Choose based on verified local fit
The gap between a US review score and a UK or EU buying decision comes down to verified local evidence. A platform can look excellent in its home market while still needing extra checks for HMRC submission, VAT records, SEPA or BACS routing, FX disclosure, ERP connectivity, data residency, and multi-entity reporting.
Use the table at the start as your demo script. The strongest answers come through live onboarding terms and compliance evidence, backed by a demo configured around your entities. When a platform can support filings, payments, accounting exports, and group reporting without post-purchase workarounds, your finance team can choose with far more confidence.
To see how these criteria work in a live European spend setup, book a Spendesk demo. That leaves your finance team choosing on verified local fit, not assumptions borrowed from another market.
Frequently asked questions about evaluating spend platforms from Europe
What happens to existing spend data if a platform hasn't fully launched in your market?

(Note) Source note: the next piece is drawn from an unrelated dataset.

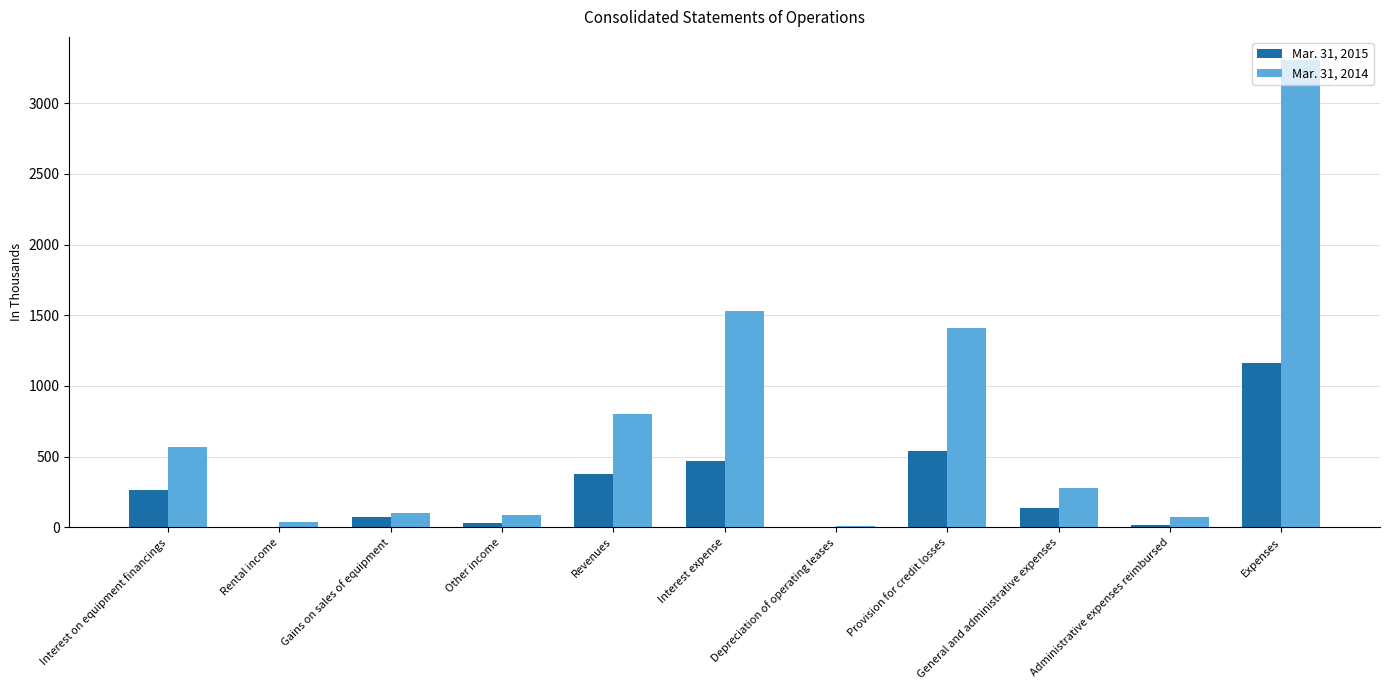

What is the approximate value of Mar. 31, 2014 at Other income, to the nearest 10?

90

If you commit to a waitlisted platform before full availability, your interim workflow likely involves a separate tool for live transactions and a future migration. Before joining a waitlist, ask the vendor what data formats they accept on import, whether historical transactions will be searchable post-migration, and what happens if the launch date shifts.
Do SEPA Instant and standard SEPA Credit Transfer cost the same on spend platforms?
Pricing varies. The Instant Payments Regulation requires euro payment service providers to offer instant transfers, but platform pricing may distinguish between SCT and SCT Inst. Some platforms pass through a higher per-transaction fee for instant settlement; others bundle both at the same rate. The difference matters for high-volume AP queues where a few cents per transaction compounds, so confirm the instant-versus-standard pricing before committing.
How should a multi-entity finance team test approval workflows during a demo?
A slide deck rarely shows whether entity-level visibility and permissions will match your structure, and automated policy routing needs a live test too. Set up at least two entities, configure a multi-step approval workflow with a line-manager gate and a finance gate, then run test transactions at different amounts. Check whether routing and consolidated reporting behave as expected. Tuning your spend controls to your real structure is often one of the hardest parts of implementation.